China Bank Regulator Suggests A Number of Reforms
The head of China’s banking regulation system, Shang Fulin, in a recent interview with a state-run magazine gave an overview of the problems facing the nation’s banking sector and its regulatory structure, and suggested ways in which the regime may attempt reforms.
Banking Regulatory Commission Chairman Shang Fulin discussed the weaknesses in the sector, and said in an interview in Seeking Truth, a Party-run ideological journal, that the financial system’s support of the real economy “needs to be vastly improved,” reported the Wall Street Journal.
Citing the rapid growth of China’s financial system in the last decade, he referred to troublesome areas in the industry. Warning particularly of the increasing complexity of transaction structures and the rapid expansion of off-balance-sheet activities, he said that it was essential to “reduce the risks of financial contagion” and “prevent regulatory arbitrage” by closing the loop-holes banks use to circumvent regulation.

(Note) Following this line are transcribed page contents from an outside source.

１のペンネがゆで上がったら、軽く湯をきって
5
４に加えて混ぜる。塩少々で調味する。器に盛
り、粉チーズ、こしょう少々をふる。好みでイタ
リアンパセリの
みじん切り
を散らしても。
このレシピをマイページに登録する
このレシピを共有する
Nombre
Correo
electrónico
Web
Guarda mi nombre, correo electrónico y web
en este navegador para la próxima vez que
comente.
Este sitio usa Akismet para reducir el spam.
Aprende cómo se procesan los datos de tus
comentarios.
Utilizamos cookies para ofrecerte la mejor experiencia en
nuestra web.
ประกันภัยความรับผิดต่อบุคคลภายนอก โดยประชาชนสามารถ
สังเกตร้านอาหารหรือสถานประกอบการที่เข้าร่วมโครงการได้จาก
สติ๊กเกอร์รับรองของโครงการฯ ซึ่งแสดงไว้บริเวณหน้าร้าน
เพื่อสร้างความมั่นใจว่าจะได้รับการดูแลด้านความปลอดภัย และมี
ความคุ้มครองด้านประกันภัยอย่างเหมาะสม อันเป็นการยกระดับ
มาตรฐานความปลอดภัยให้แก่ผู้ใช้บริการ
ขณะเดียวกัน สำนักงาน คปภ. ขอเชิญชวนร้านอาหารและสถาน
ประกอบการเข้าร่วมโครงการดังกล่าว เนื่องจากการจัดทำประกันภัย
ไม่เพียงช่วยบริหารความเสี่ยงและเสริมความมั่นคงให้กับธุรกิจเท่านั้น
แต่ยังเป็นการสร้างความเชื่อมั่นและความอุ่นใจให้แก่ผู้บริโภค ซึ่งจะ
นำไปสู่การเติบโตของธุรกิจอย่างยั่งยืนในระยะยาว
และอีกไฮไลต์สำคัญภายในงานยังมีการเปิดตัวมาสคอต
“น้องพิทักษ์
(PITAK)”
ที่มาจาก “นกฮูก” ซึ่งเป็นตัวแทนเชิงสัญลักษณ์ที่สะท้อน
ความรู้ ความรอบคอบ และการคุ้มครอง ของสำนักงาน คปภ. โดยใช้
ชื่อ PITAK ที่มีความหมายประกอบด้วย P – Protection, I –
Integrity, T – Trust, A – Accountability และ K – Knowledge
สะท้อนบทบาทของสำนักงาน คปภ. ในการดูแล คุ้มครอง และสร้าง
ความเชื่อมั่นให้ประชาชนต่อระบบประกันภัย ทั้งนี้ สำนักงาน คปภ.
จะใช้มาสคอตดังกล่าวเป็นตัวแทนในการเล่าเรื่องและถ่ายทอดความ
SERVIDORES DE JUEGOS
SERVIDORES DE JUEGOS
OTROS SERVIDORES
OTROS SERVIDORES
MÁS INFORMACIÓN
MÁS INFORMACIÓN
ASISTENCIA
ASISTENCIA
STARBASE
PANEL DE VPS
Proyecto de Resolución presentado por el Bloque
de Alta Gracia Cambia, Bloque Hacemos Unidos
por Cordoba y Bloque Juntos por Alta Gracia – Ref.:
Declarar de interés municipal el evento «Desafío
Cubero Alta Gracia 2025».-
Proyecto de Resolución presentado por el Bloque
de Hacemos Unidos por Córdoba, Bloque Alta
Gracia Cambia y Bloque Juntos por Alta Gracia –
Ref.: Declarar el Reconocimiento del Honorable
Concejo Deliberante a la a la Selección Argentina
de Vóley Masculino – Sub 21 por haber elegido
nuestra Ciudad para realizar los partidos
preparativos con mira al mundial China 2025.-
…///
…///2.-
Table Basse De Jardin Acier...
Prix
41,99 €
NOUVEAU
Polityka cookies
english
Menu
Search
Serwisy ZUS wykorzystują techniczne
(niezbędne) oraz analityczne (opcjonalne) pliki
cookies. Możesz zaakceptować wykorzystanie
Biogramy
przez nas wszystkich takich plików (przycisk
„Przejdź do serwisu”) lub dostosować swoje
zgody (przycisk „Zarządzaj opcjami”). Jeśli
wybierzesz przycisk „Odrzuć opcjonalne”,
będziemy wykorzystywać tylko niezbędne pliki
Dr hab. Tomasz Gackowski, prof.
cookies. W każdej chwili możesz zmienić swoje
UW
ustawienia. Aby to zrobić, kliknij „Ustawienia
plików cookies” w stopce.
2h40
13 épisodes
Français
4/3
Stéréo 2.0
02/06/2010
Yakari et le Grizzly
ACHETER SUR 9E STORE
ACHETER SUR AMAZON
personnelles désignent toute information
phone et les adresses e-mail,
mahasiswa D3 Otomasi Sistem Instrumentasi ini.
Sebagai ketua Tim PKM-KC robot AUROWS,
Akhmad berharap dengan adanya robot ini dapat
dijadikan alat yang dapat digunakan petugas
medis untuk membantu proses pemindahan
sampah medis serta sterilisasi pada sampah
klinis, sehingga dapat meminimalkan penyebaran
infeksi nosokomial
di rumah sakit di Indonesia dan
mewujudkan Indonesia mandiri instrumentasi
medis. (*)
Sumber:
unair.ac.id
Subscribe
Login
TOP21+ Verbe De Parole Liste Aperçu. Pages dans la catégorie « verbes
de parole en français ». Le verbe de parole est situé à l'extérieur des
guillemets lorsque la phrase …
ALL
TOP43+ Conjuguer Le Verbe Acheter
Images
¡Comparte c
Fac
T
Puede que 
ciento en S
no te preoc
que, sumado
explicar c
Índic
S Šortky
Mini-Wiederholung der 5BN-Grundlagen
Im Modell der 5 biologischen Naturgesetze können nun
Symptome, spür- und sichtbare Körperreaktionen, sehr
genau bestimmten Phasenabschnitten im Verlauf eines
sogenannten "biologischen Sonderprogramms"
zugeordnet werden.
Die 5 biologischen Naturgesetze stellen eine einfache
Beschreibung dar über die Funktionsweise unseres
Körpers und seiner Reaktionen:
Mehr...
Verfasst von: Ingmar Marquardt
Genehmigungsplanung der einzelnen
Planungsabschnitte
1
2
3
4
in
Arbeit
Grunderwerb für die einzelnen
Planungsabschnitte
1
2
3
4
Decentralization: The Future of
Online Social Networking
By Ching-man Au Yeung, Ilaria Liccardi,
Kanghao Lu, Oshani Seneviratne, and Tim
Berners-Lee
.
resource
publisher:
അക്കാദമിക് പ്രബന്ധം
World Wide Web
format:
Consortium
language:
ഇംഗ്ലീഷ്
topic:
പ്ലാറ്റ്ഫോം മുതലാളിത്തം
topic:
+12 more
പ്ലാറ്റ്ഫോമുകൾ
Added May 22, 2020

Shang voiced concern that the banks were not meeting real world economic situations, and said that investor’s funds should be “invested in real economic activity and not in bubbles.”
He also warned that cooperation would be necessary in order to promote the smooth implementation of economic reforms, said state media Consolidated Financial Network (CFN).
Greater cooperation on the banks’ part may be required, as banks have been unresponsive to regulators’ attempts to cool the economy, prompting a recent cash squeeze. Banks have been “keeping the lending spigots open largely through increasingly complicated transactions,” playing a “cat and mouse” game that hides risk, said Wall Street Journal last month.
Investors are becoming increasingly wary of China’s banks, in light of growing worries about bad loans on—and off—he books. Bloomberg reported in August that bad loans rose for the seventh straight quarter as the economy continued to slow down.
Using official statistics, Bloomberg said that debt increased “across all lender categories, including state-owned and regional banks.”